Он послушно кивнул и взялся за перо.
– Теперь слушай дальше. Завтра мне уезжать, поэтому сундук опечатаешь и сдашь под охрану, – распорядился я. – Есть у тебя на примете надежный человек, чтоб счет знал?
Короб ненадолго задумался, после чего согласно кивнул, но тут же взмолился:
– А можа, я тут останусь?
– Ты что, не хочешь обратно в Кострому? – удивился я.
– Дак ведь ежели бы домой, а то сызнова в острог, – жалко улыбнулся он. – Ныне там, конечно, иные порядки, токмо…
– Кто тебе сказал про острог? – хмыкнул я. – Чай, я не зверь, так что по прибытии отпущу тебя домой… на два дня. А на третий день явишься ко мне в терем. Все понял?
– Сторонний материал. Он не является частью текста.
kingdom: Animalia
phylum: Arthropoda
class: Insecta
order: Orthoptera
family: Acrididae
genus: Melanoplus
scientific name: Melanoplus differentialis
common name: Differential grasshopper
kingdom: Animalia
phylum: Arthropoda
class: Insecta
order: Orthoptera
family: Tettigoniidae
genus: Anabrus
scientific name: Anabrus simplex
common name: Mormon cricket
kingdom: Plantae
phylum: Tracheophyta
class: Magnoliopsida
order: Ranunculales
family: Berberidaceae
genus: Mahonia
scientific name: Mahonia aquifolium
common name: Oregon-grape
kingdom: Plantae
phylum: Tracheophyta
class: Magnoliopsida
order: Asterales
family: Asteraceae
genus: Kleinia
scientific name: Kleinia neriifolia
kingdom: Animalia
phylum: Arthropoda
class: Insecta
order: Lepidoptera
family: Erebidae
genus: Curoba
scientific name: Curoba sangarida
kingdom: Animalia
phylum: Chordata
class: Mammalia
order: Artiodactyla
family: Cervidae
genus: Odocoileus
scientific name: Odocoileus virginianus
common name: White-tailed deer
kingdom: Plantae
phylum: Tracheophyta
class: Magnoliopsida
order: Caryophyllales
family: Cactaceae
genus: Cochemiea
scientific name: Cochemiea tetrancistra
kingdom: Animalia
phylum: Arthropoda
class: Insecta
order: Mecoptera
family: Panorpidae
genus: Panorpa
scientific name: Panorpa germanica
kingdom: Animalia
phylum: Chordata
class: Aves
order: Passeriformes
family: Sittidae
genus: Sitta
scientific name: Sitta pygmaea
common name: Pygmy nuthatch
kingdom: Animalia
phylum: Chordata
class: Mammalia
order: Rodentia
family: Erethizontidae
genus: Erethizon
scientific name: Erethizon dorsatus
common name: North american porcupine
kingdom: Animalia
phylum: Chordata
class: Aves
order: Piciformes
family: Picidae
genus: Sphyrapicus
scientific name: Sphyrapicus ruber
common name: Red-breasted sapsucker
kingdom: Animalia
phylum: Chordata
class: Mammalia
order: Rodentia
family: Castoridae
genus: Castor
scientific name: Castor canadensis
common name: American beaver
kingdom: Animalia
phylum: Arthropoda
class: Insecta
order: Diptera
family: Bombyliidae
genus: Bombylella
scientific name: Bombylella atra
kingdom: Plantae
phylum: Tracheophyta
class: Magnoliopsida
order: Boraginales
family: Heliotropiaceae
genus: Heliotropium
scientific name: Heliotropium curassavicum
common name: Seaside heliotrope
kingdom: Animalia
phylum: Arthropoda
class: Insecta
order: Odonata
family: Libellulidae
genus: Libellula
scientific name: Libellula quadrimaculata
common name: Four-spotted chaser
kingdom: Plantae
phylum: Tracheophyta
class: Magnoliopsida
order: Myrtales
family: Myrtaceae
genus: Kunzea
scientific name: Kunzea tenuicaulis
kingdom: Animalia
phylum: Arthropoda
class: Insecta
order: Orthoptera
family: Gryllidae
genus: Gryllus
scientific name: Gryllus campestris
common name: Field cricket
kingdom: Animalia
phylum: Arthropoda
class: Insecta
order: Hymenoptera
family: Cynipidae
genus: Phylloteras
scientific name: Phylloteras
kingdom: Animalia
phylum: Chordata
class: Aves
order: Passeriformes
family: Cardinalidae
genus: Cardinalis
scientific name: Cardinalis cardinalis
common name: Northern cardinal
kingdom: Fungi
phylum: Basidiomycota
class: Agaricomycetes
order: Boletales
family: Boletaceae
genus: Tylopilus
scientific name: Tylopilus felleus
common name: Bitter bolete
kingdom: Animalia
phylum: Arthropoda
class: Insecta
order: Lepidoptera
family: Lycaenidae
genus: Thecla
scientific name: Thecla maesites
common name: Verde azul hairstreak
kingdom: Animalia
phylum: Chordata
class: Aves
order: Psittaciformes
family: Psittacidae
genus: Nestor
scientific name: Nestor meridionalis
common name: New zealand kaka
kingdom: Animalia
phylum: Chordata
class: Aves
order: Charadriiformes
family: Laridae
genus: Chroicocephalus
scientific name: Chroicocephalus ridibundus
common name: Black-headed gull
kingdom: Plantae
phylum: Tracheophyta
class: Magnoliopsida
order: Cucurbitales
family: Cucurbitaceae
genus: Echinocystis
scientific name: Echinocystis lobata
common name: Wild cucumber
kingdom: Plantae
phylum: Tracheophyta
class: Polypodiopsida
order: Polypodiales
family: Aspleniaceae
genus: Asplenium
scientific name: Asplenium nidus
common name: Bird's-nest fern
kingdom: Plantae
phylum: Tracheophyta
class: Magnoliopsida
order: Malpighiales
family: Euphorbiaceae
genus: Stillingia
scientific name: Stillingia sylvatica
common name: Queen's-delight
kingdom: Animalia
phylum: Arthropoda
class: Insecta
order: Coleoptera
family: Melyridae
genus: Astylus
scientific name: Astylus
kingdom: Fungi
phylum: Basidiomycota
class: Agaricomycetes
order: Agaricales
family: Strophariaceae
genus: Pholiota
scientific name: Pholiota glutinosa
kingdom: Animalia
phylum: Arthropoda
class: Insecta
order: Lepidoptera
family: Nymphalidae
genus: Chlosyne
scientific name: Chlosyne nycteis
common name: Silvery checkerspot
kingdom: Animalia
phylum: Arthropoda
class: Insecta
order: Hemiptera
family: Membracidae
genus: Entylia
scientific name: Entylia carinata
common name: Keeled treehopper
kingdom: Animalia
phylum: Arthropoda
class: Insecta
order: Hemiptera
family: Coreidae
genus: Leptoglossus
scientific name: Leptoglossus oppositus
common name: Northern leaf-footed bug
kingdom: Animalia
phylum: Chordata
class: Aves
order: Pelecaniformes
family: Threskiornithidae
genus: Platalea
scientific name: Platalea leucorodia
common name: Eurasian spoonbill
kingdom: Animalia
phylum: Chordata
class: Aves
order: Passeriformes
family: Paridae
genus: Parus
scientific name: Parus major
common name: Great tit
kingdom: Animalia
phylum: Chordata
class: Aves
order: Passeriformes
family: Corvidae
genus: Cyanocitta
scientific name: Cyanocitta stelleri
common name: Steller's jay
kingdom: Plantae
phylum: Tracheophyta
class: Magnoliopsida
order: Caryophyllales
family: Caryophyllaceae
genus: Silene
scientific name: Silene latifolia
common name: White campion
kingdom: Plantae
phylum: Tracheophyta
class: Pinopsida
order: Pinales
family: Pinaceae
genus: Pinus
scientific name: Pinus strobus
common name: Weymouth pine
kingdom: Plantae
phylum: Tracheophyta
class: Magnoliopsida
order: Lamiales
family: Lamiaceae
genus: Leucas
– В терем-то на кой? – не понял он. – Али… дозволишь… сызнова сюда.
– Не дозволю, – отрезал я. – Поедешь служить в Москву казначеем при Освященном Земском соборе всея Руси. Жалованье тебе пока буду платить рубль… в месяц.
– Скока?! – уставился он на меня своими телячьими глазами.
– Мало? – поинтересовался я.
Словесного ответа не последовало. Он молча замахал на меня руками, но спустя секунд десять Короба все-таки прорвало и он радостно завопил:
– Что ты, княже! Да я на енти деньжищи… Да я тебе верой-правдой! – И вдруг осекся на полуслове, умолк, лицо его сразу как-то поскучнело, и он медленно произнес: – А ты не запамятовал, княже? Я ить острожник.